Ronnie is hesitant, he fingers the metal plate in his head, as his eyes search the stands for Wendy-Lou.

COACH (cont’d)

Dobbs, you okay?

RONNIE

Sure Coach, but if I get beaned and lose the powers that Professor Bhigtitts procedure gave me, will you promise to tell Wendy-Lou I love her and I always have, and I never loved none of them other girls, not even the ones I married?

COACH

Sure Dobbs. Sure I’ll tell her.

Ronnie heads into the game, hits the winning grand slam and the movie ends.

Okay, great scene, right? Dramatic, touching, human, and it’s got a guy hitting a homer in it. Better than a homer, a grand slam! But how did we ever afford to shoot it? Well, Coca Cola agreed to underwrite the entire scene’s production excesses, (40,000 Extras, 2,000 bags of chamomile tea – part of David’s rider), for a simple, anti-mention of it’s main rival, Pepsi. Here’s how the scene reads in the final shooting draft:

COACH

Dobbs, get in there, and give it your best shot.

Ronnie seems hesitant, fingers the half empty can of Pepsi Cola in his hand nervously.

COACH (Cont’d)

Dobbs, you okay?

RONNIE

Sure, Coach...

Ronnie hands his Pepsi to the Coach.

RONNIE

Oh—here, you finish this. I can’t. Not ‘cause I gotta go out there and win the game, either. But because it tastes like liquid poo with bubbles.

COACH

Really? Let me try it.

He does, and spits it out.

COACH (CONT’D)

Damnit! Aww! Awful! It’s like yak poo.

RONNIE

Right! That’s what it always reminded me of, too! That Should be their slogan; Pepsi—Yak poo in a can!

They both chuckle, then Ronnie gets really sad.

COACH

Dobbs, this is no time to be thinking of Wendy-Lou.

RONNIE

Aw, I ain’t thinking about her. I’m just feeling sorry for all the yaks whose diarrhea goes undrunk cause people are filling up on that damned Pepsi shit.

Ronnie heads into the game, hits the winning grand slam and the movie ends.

Did you catch the subtle reference to Coke’s rival soda? The almost imperceptible put-down?

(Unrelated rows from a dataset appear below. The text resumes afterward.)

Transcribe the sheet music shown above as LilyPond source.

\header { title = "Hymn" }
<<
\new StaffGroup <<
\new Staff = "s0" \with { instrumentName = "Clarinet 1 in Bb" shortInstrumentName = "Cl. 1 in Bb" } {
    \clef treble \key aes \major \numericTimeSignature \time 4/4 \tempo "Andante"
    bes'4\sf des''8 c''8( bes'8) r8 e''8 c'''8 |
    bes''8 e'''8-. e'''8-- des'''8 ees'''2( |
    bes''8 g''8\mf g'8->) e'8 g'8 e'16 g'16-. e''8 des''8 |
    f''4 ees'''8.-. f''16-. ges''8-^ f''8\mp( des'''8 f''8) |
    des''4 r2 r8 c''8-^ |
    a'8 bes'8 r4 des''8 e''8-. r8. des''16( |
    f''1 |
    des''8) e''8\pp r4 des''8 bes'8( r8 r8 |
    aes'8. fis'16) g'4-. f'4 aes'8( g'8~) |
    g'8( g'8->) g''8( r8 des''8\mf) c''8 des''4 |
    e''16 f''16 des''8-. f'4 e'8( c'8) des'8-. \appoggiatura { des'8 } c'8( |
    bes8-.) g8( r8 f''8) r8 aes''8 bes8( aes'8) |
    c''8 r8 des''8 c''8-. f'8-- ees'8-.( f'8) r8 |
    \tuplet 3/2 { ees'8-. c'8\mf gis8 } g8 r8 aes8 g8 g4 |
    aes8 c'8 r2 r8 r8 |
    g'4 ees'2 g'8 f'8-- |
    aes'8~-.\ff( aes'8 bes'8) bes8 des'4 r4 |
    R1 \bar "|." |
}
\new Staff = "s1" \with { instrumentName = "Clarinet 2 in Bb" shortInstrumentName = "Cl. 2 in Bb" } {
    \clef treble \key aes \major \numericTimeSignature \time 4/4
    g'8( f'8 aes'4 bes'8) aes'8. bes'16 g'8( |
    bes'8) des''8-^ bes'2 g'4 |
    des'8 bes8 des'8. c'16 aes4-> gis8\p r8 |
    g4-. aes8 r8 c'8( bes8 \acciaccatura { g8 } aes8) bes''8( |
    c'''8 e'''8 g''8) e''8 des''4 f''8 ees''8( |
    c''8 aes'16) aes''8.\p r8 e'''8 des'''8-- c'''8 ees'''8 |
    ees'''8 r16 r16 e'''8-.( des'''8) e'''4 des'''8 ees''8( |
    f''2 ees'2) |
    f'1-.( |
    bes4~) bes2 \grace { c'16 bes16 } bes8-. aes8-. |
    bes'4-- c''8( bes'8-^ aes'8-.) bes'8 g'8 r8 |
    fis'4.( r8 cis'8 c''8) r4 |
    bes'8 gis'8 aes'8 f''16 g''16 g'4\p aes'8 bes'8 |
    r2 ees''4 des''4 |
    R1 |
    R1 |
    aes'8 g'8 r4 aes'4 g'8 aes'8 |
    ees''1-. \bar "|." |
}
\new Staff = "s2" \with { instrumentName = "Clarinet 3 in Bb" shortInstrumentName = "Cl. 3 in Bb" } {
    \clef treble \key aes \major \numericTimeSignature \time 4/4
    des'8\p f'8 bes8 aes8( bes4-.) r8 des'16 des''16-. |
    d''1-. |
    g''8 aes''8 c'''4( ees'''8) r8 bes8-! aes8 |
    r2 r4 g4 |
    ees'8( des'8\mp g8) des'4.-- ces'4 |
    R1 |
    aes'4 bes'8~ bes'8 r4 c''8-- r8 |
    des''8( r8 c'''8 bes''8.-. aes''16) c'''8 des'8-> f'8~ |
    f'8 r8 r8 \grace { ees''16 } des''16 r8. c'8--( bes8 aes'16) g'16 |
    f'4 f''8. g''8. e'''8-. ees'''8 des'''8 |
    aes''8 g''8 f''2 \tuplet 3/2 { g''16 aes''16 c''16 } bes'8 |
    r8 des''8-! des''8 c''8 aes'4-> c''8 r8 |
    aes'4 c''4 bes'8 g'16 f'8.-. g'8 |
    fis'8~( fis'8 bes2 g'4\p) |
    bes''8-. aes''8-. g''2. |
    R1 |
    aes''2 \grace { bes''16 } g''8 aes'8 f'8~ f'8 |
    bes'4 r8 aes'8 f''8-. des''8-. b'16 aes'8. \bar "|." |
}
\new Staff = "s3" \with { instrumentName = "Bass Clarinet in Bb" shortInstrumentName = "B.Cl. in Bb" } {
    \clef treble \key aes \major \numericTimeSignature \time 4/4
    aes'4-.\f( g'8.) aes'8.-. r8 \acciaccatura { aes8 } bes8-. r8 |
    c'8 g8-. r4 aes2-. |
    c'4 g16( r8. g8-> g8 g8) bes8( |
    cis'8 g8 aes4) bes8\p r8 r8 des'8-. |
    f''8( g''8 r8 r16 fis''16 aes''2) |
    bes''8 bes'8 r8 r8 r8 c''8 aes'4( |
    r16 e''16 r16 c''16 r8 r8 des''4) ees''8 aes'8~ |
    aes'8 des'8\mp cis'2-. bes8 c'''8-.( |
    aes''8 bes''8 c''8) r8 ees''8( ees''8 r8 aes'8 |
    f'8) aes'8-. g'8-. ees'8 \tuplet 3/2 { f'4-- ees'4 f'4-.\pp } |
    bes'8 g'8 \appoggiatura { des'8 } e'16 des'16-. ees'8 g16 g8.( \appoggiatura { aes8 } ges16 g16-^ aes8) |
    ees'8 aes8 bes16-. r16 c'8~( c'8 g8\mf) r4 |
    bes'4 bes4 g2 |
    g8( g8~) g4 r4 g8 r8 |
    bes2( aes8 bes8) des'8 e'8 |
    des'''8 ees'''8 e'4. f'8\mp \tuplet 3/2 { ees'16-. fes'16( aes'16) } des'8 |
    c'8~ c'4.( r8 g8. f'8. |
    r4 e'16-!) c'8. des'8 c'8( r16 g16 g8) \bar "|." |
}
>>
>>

Obviously, this works best when there are two main rival products. We’ve got another great scene, reminiscent of the boat sinking scene in “Titanic”, paid for by Fritos, in which we compare Doritos to the “dried vomit of a Tijuana whore the morning after Cinco de Mayo.” Also there’s a scene that was shot in the real Oval Office of the White House, in which Ronnie Dobbs, (now the President), averts a nuclear threat and, in the moment of the greatest tension, takes a bite out of a Burger King Whopper, spits it out, and says, “Gentlemen, if you thought that wing-ding with Pakistan was a shit sandwich, you haven’t tried this here Whopper.”